4) Add and use hio_writecount refcounter to detect when
write_complete() can be called in memsync case.
Reported by: Pete French petefrench ingresso.co.uk
Tested by: Pete French petefrench ingresso.co.uk
MFC after: 2 weeks
trasz [Tue, 10 Dec 2013 17:27:11 +0000 (17:27 +0000)]
Fix handling for empty auth-groups. Without it, ctld child process
would either exit on assertion, or, if assertions are not enabled,
fail to authenticate the target.
MFC after: 2 days
Sponsored by: The FreeBSD Foundation
mav [Tue, 10 Dec 2013 12:36:44 +0000 (12:36 +0000)]
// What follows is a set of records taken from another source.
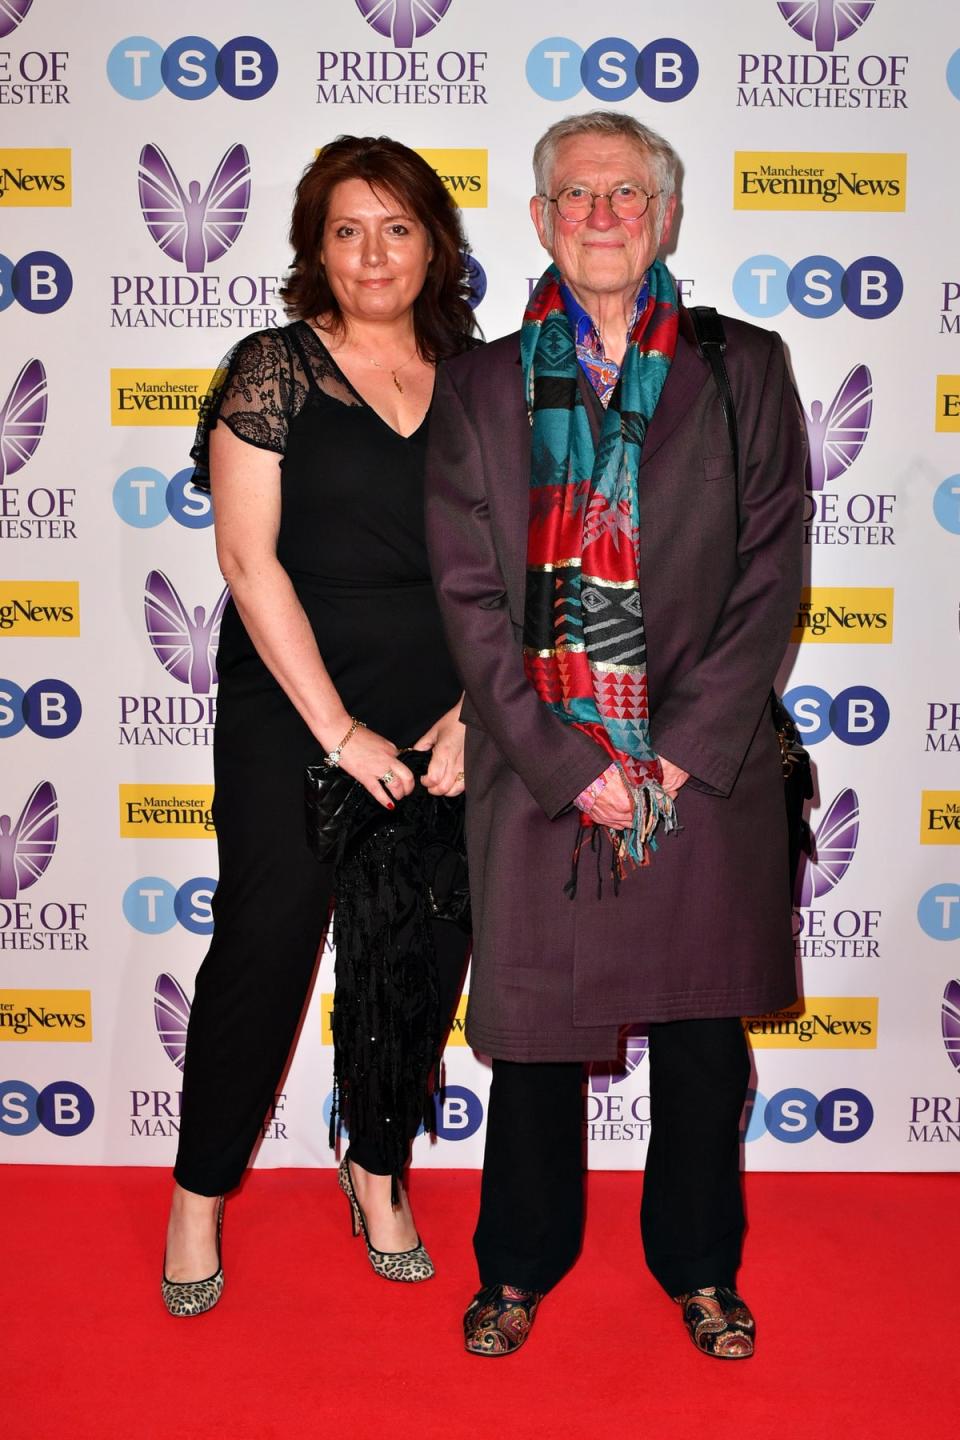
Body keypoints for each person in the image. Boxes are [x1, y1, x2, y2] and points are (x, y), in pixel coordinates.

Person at [425, 111, 805, 1359]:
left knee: (702, 1036)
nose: (601, 217)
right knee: (533, 1035)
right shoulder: (477, 384)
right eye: (575, 197)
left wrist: (682, 751)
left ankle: (700, 1266)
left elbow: (771, 574)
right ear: (538, 221)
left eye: (626, 196)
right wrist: (566, 762)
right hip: (542, 772)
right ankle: (518, 1268)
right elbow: (470, 596)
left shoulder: (742, 364)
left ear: (666, 219)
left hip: (703, 770)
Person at [160, 135, 477, 1316]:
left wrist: (465, 718)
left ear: (434, 242)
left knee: (418, 957)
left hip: (444, 718)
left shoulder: (480, 378)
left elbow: (506, 571)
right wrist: (339, 731)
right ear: (315, 247)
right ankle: (199, 1195)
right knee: (263, 953)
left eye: (395, 227)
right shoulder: (272, 369)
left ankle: (376, 1165)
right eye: (347, 229)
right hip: (294, 713)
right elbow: (248, 562)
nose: (372, 252)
Don't even try to read vdev labels from devices smaller then SPA_MINDEVSIZE
(64MB). Even if we would find one somehow, ZFS kernel code rejects such
devices. It is funny to look on attempts to read 4 256K vdev labels from
1.44MB floppy, though it is not very practical and quite slow.
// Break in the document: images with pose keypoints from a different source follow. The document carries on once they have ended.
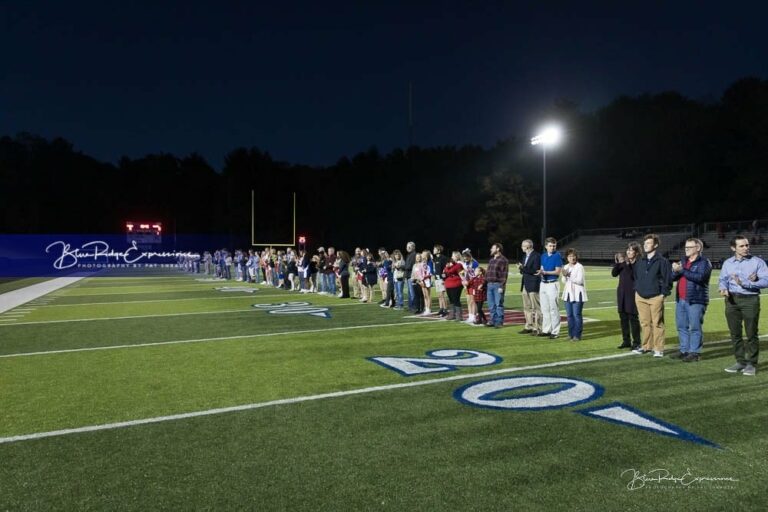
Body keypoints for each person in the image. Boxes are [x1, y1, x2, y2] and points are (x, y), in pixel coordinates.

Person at [719, 236, 768, 376]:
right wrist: (723, 288)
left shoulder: (757, 262)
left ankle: (751, 364)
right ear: (733, 248)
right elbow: (723, 279)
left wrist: (746, 284)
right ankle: (740, 361)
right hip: (731, 300)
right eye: (741, 246)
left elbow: (766, 281)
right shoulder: (728, 263)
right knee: (735, 333)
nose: (746, 248)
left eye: (747, 245)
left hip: (750, 299)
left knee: (751, 333)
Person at [670, 238, 712, 362]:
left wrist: (682, 270)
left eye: (689, 247)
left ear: (698, 248)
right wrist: (674, 270)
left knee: (695, 327)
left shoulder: (704, 262)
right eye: (685, 247)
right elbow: (672, 278)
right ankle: (684, 350)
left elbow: (700, 278)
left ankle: (695, 353)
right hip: (681, 299)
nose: (686, 249)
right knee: (681, 326)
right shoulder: (684, 261)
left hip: (696, 300)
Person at [632, 234, 672, 357]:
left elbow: (667, 279)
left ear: (655, 245)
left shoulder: (662, 261)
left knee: (657, 324)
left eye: (649, 243)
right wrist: (637, 289)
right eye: (645, 243)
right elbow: (636, 276)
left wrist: (663, 294)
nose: (645, 245)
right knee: (644, 323)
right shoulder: (640, 261)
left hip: (655, 297)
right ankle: (646, 346)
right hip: (640, 296)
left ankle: (658, 349)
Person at [612, 242, 642, 350]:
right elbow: (614, 273)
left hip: (632, 294)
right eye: (628, 250)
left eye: (631, 250)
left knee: (633, 319)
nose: (628, 252)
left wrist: (625, 264)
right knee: (623, 318)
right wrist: (618, 263)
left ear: (637, 252)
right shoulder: (624, 263)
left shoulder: (638, 264)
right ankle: (626, 340)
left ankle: (637, 342)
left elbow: (633, 276)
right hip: (622, 294)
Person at [537, 237, 562, 339]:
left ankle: (555, 331)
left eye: (554, 246)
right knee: (544, 308)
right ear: (546, 246)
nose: (552, 247)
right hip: (543, 283)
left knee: (553, 308)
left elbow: (557, 271)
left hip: (553, 284)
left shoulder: (557, 256)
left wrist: (545, 272)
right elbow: (542, 268)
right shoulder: (543, 256)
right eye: (550, 246)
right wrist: (540, 273)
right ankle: (546, 329)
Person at [561, 248, 588, 341]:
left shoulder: (579, 266)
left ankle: (577, 335)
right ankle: (570, 334)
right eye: (570, 256)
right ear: (567, 258)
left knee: (577, 314)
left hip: (578, 293)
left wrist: (569, 275)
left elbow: (580, 281)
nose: (572, 258)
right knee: (569, 315)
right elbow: (563, 281)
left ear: (576, 257)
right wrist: (564, 276)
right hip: (568, 293)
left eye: (573, 256)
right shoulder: (565, 267)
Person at [518, 239, 542, 335]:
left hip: (533, 284)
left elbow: (535, 270)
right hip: (525, 284)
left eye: (523, 246)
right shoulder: (525, 256)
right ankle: (529, 326)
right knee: (526, 307)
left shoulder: (536, 256)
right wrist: (521, 268)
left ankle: (538, 328)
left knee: (536, 307)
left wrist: (523, 268)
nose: (521, 247)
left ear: (527, 246)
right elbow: (525, 271)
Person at [485, 242, 509, 328]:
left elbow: (504, 274)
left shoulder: (503, 260)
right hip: (489, 284)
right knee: (491, 304)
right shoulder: (491, 260)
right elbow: (487, 273)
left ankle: (499, 321)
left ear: (498, 249)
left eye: (492, 248)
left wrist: (501, 286)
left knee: (498, 304)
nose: (491, 249)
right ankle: (492, 320)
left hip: (497, 284)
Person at [443, 251, 465, 321]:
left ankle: (459, 315)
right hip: (448, 284)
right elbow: (444, 274)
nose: (451, 257)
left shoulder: (458, 265)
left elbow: (462, 274)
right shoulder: (448, 265)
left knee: (456, 300)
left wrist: (464, 283)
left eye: (453, 256)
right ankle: (452, 314)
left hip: (456, 284)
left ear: (457, 257)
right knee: (451, 300)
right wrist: (446, 268)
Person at [433, 244, 449, 317]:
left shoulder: (443, 258)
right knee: (439, 295)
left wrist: (443, 278)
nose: (433, 250)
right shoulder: (435, 258)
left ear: (438, 250)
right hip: (436, 279)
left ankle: (445, 309)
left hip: (441, 279)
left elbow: (446, 269)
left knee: (442, 295)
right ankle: (441, 308)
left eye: (435, 249)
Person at [404, 242, 417, 311]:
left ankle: (413, 306)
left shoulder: (414, 255)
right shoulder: (409, 255)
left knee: (412, 292)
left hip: (411, 276)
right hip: (408, 275)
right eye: (407, 247)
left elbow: (409, 266)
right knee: (409, 292)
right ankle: (410, 306)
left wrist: (403, 266)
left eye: (409, 247)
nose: (408, 248)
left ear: (413, 247)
dteske [Mon, 9 Dec 2013 23:58:26 +0000 (23:58 +0000)]
Fix a regression introduced by SVN r257842; resulting in mountroot prompt
after attempting to install to encrypted ZFS root (caused by a typo in a
variable name -- ZFSBOOT_BOOT_FSNAME -> ZFSBOOT_BOOTFS_NAME).
dteske [Mon, 9 Dec 2013 22:58:26 +0000 (22:58 +0000)]
Fix a regression introduced by SVN r257842. Result was that after
successfully installing to encrypted ZFS root, the passphrase is
not accepted and a message about "incorrect key" is displayed.